Catalina's Shopper Intelligence Platform was able to draw some conclusions from the data about which food categories are seeing the highest rise in store-brand staples. For instance, canned fish and soup are rising rapidly, which Catalina suggests is due to the shopper turning to more affordable lunch solutions. Meanwhile, Walmart reported to analysts that customers are turning to private labels for lunch meat and dairy, according to Food Dive. High grocery prices are stressful, especially in a climate where seemingly everything is getting more expensive with no signs of going down anytime soon. It makes sense that shoppers want to find cheaper options where they can, and it turns out that private label versions of certain items have seen particular surges in popularity.

Store brands cost less than name brands

Catalina reports that private brands are seeing gains in several other categories of grocery, like baking mixes, dried vegetables, baby food, and even deodorant. The study attributes the rise in deodorant and other personal care items to people moving back to office work after several years of employees going remote. The trend in private label baby food comes after a national baby formula shortage (per Healthy Children) that left many new parents panicked about available necessary nutrients for newborns. 
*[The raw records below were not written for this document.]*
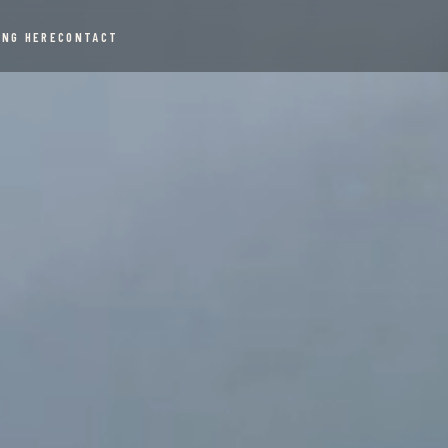
ING HERE
CONTACT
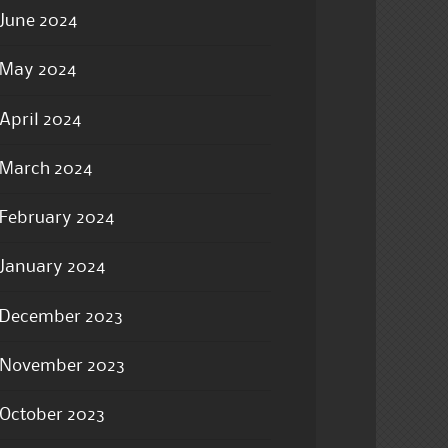
June 2024
May 2024
April 2024
March 2024
February 2024
January 2024
December 2023
November 2023
October 2023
Fox Business reports that for example, CVS store brands are 20% to 40% cheaper than name brands, depending on the department and product. Walgreens, Walmart, and Target report similar sales trends. It makes sense — if you're going to the store and not thinking about prices, it's easy to just grab the most obvious brand name of a product. But in times of financial hardship, you're going to take that extra minute to observe which products are cheaper. Store brands almost always have a lower price tag, which can bring down your shopping total significantly if you're bargain hunting in every aisle. According to Forbes, 87% of consumers have turned to store brands in order to save money. Unfortunately, there's no way to know how long inflation is going to last, according to the Washington Post. But, it's good to know that store brands are a solid way to save money during this challenging financial moment.